Finalmente, durante una visita a Florida, hacia junio de este año, recibió lo que parecía ser una gran noticia. Una compañía sin fines de lucro lo contactó para que fuera el jefe de tecnología del emprendimiento. Estaba feliz. Hasta que supo que su puesto no era a tiempo completo y que no recibiría salario. ¿En qué demonios estaban pensando cuando le ofrecieron el empleo?
No funcionó y arribó a Washington DC, donde consiguió pequeños empleos de bajos salarios. Su depresión era insostenible y él no disimulaba en demostrarlo. Al extremo que en una ocasión llamó a su hermana Pamela para comunicarle lo que había conseguido: veneno. “De esta forma, cuando esté preparado, podré irme sin dolor y rápido”, le dijo.
La angustia de Pamela fue total. Su resignación, también. “Estaba muy racional. Muy resuelto”, le dijo la mujer a The New York Times. Un par de meses después, recibiría el último mensaje de texto: “Esta cosa tiene un gusto tan feo como pensé que sería”.

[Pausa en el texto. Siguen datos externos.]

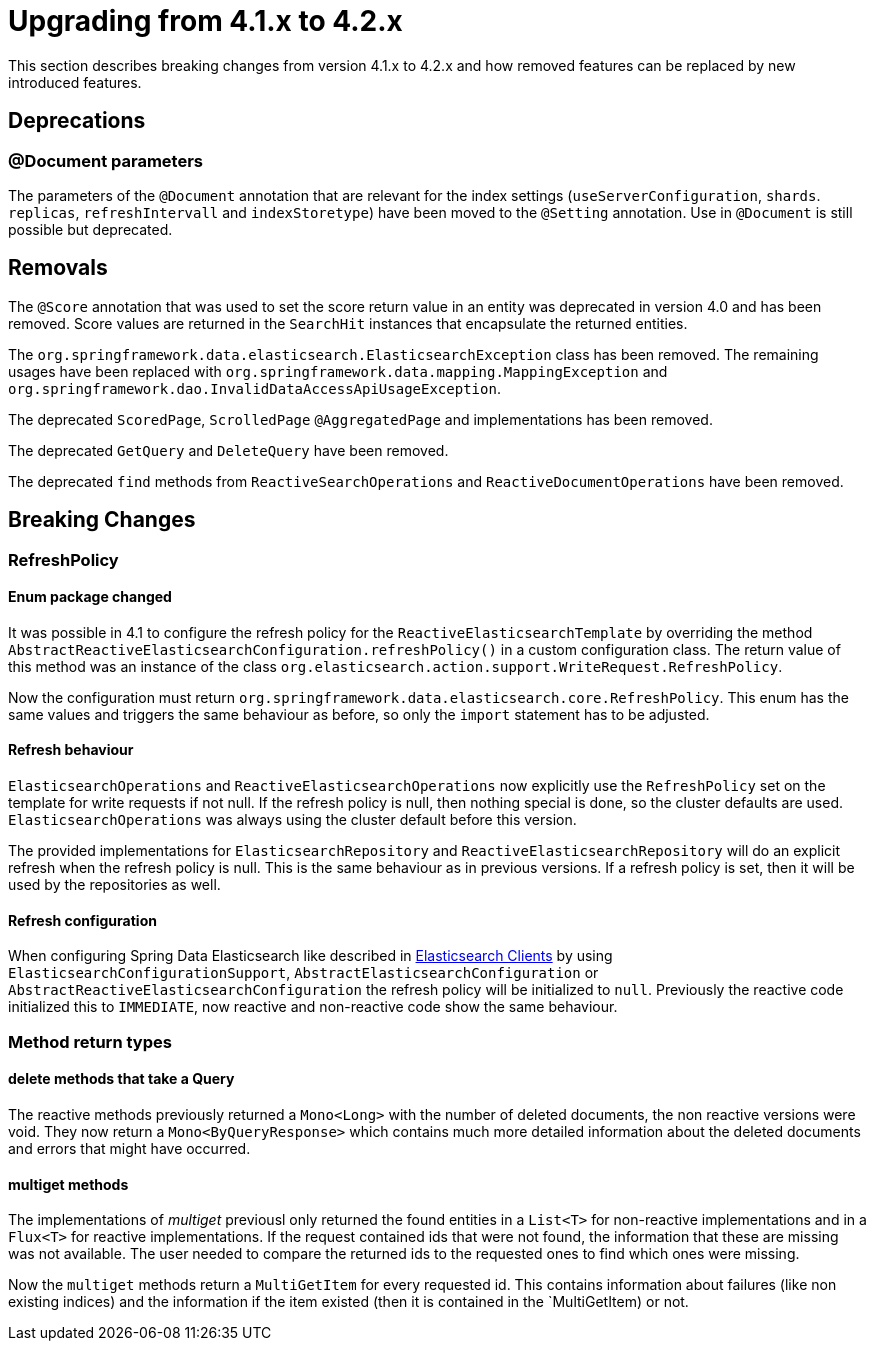 [[elasticsearch-migration-guide-4.1-4.2]]
= Upgrading from 4.1.x to 4.2.x

This section describes breaking changes from version 4.1.x to 4.2.x and how removed features can be replaced by new introduced features.

[[elasticsearch-migration-guide-4.1-4.2.deprecations]]
== Deprecations

[[elasticsearch-migration-guide-4.1-4.2.deprecations.document]]
=== @Document parameters

The parameters of the `@Document` annotation that are relevant for  the index settings (`useServerConfiguration`, `shards`. `replicas`, `refreshIntervall` and `indexStoretype`) have been moved to the `@Setting` annotation. Use in `@Document` is still possible but deprecated.

[[elasticsearch-migration-guide-4.1-4.2.removal]]
== Removals

The `@Score` annotation that was used to set the score return value in an entity was deprecated in version 4.0 and has been removed.
Score values are returned in the `SearchHit` instances that encapsulate the returned entities.

The `org.springframework.data.elasticsearch.ElasticsearchException` class has been removed.
The remaining usages have been replaced with `org.springframework.data.mapping.MappingException` and `org.springframework.dao.InvalidDataAccessApiUsageException`.

The deprecated `ScoredPage`, `ScrolledPage` `@AggregatedPage` and implementations has been removed.

The deprecated `GetQuery` and `DeleteQuery` have been removed.

The deprecated `find` methods from `ReactiveSearchOperations` and `ReactiveDocumentOperations` have been removed.

[[elasticsearch-migration-guide-4.1-4.2.breaking-changes]]
== Breaking Changes

[[elasticsearch-migration-guide-4.1-4.2.breaking-changes.refresh-policy]]
=== RefreshPolicy

[[elasticsearch-migration-guide-4.1-4.2.breaking-changes.refresh-policy.enum]]
==== Enum package changed

It was possible in 4.1 to configure the refresh policy for the `ReactiveElasticsearchTemplate` by overriding the method `AbstractReactiveElasticsearchConfiguration.refreshPolicy()` in a custom configuration class.
The return value of this method was an instance of the class `org.elasticsearch.action.support.WriteRequest.RefreshPolicy`.

Now the configuration must return `org.springframework.data.elasticsearch.core.RefreshPolicy`.
This enum has the same values and triggers the same behaviour as before, so only the `import` statement has to be adjusted.

[[elasticsearch-migration-guide-4.1-4.2.breaking-changes.refresh-policy.behaviour]]
==== Refresh behaviour

`ElasticsearchOperations` and `ReactiveElasticsearchOperations` now explicitly use the `RefreshPolicy` set on the template for write requests if not null.
If the refresh policy is null, then nothing special is done, so the cluster defaults are used. `ElasticsearchOperations` was always using the cluster default before this version.

The provided implementations for `ElasticsearchRepository` and `ReactiveElasticsearchRepository` will do an explicit refresh when the refresh policy is null.
This is the same behaviour as in previous versions.
If a refresh policy is set, then it will be used by the repositories as well.

[[elasticsearch-migration-guide-4.1-4.2.breaking-changes.refresh-policy.configuration]]
==== Refresh configuration

When configuring Spring Data Elasticsearch like described in xref:elasticsearch/clients.adoc[Elasticsearch Clients] by using `ElasticsearchConfigurationSupport`, `AbstractElasticsearchConfiguration` or `AbstractReactiveElasticsearchConfiguration` the refresh policy will be initialized to `null`.
Previously the reactive code initialized this to `IMMEDIATE`, now reactive and non-reactive code show the same behaviour.

[[elasticsearch-migration-guide-4.1-4.2.breaking-changes.method-return-types]]
=== Method return types

[[elasticsearch-migration-guide-4.1-4.2.breaking-changes.method-return-types.delete]]
==== delete methods that take a Query

The reactive methods previously returned a `Mono<Long>` with the number of deleted documents, the non reactive versions were void. They now return a `Mono<ByQueryResponse>` which contains much more detailed information about the deleted documents and errors that might have occurred.

[[elasticsearch-migration-guide-4.1-4.2.breaking-changes.method-return-types.multiget]]
==== multiget methods

The implementations of _multiget_ previousl only returned the found entities in a `List<T>` for non-reactive implementations and in a `Flux<T>` for reactive implementations. If the request contained ids that were not found, the information that these are missing was not available. The user needed to compare the returned ids to the requested ones to find
which ones were missing.

Now the `multiget` methods return a `MultiGetItem` for every requested id. This contains information about failures (like non existing indices) and the information if the item existed (then it is contained in the `MultiGetItem) or not.

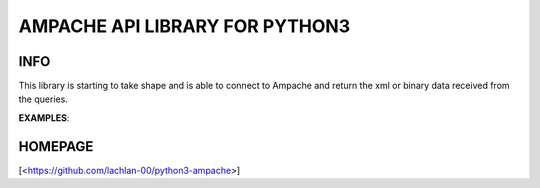 ###############################
AMPACHE API LIBRARY FOR PYTHON3
###############################

INFO
----

This library is starting to take shape and is able to connect to Ampache and return the
xml or binary data received from the queries.

**EXAMPLES**:

.. code-block:: python
    import time

    import ampache

    # user variables
    ampache_url = 'https://music.server'
    my_api_key  = 'mysuperapikey'
    user        = 'myusername'

    # processed details
    encrypted_key = ampache.encrypt_string(my_api_key, user)
    ampache_api   = ampache.handshake(ampache_url, encrypted_key)

    if ampache_api:
        # Scrobble a music track to your ampache server
        Process(target=ampache.scrobble,
                args=(int(ampache_url, ampache_api, 'Hear.Life.Spoken', 'Sub Atari Knives', 'Unearthed',
                '', '', ''time.time()))).start()


HOMEPAGE
--------
[<https://github.com/lachlan-00/python3-ampache>]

En esa calurosa semana de agosto, Geoffrey tomó la dramática decisión de terminar con su vida. Antes le envió otro mensaje a un amigo entrañable de la juventud, con quien soñaron un futuro de actuación y teatro. Fue él, Sal Biagini, quien alertó primero a la policía.
Los oficiales rastrearon la señal de su celular. Le indicaba una dirección: el número 520 de East 12th Street. Ingresaron a ese edificio pero no hallaron nada. Biagini insistió y fue hasta una estación de policía. Le preguntaron si la supuesta víctima era residente de Nueva York. “No”, respondió el actor. “Entonces no podemos ayudarlo”.
Sus hermanos también se desesperaron. Se contactaron con los oficiales que también replicaron de forma burocrática. Tres días después de que había enviado los mensajes de texto, finalmente pudieron completar los pedidos de búsqueda de una persona perdida en Tampa, donde vivían ellos, para que fuera enviado a Nueva York. Más burocracia. Más demoras.
La preocupación ya no era encontrarlo con vida. Intuían que su hermano estaba muerto. Pretendían que las autoridades lo hallaran en condiciones para poder enterrarlo sin que su cuerpo se hubiera descompuesto. Querían darle una despedida plena.
Hasta que Larry Weglarz les informó a los agentes que su hermano también usaba el nombre Corbis. Fue clave para que los investigadores rastrearan su vehículo, que estaba a su nombre. Las cámaras de seguridad registraron el ingreso del automóvil a la ciudad. Sin embargo, tampoco podían hallarlo.
Vecinos, niños, oficiales de tránsito… todos pasaron al lado del vehículo sin reparar en el cadáver en su interior, detrás del volante. Algunos se quejaban de que en el vecindario había un olor nauseabundo, pero nadie recorría la manzana buscando el origen del tufo.
Finalmente, Greenheck -el vecino paseador de perros- lo encontró por casualidad. O curiosidad. La familia de Weglarz se indignó con la policía. “Se supone que están para ‘Proteger y Servir’. Nunca en mis peores sueños pensé que no podría acudir a la policía por ayuda”, se enfureció Pamela.
Geoffrey fue cremado en septiembre pasado. Ahora planean esparcir sus cenizas por Manhattan, el lugar donde ya muerto pasó inadvertido para cientos de vecinos que pasaron por su lado. Y donde vivió sus años más felices.